There are two negative effects to counting age in units that compress under load. The first is the unfortunate behavior of premature promotion as load increases if you do this. The other is the behavior during program phase changes. I'll explain the Premature promotion down side here (the phase change one can go in another post if people are interested):
As load grows on an (e.g. app-server-style) environment, it usually grows in the form of additional concurrent work (as opposed to "harder" or longer individual operations). The natural length and object lifetime behavior of computations and session either stays the same or elongates. It virtually never gets shorter with higher load.
If age is counted is GC cycles, then the higher the load and the faster the allocation rate is, the sooner (in wall clock time) that objects will get promoted. Once the load gets high enough for objects that would have previously died in newgen to be promoted because they are "old enough in cycles", efficiency drops, oldgen rates grow, and the snowball starts rolling down he hill.

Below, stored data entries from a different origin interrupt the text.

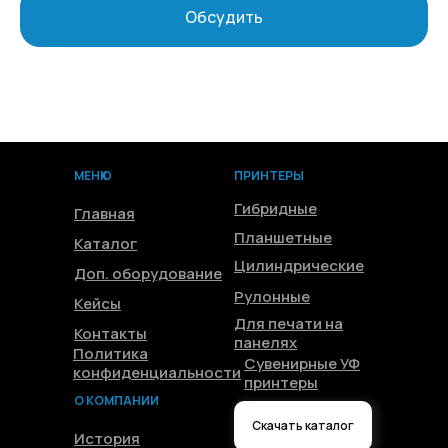
Обсудить
МЕНЮ
ПРИНТЕРЫ
Гибридные
Главная
Планшетные
Каталог
Цилиндрические
Доп. оборудование
Рулонные
Кейсы
Для печати на
Контакты
панелях
Политика
Сувенирные УФ
конфиденциальности
принтеры
О КОМПАНИИ
Скачать каталог
История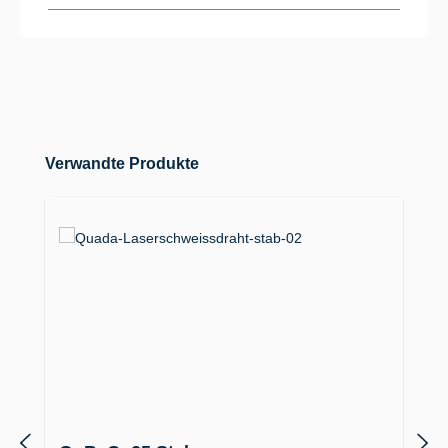
Produktgalerie überspringen
Verwandte Produkte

As load grows, not only will allocation rate grow, but more premature promotion will occur as a percentage of allocation. That in turn would mean that not just GC work, but GC efficiency (measured as the % of overall CPU work spent on GC) gets worse with load.
In contrast, when age is counted as time, promotion decisions remain more "semi-constant under load" and are either right or wrong for a computation's object lifetime behavior regardless of load. This keeps GC efficiency closer to constant over a wider range of load compared to cycle-count based timing.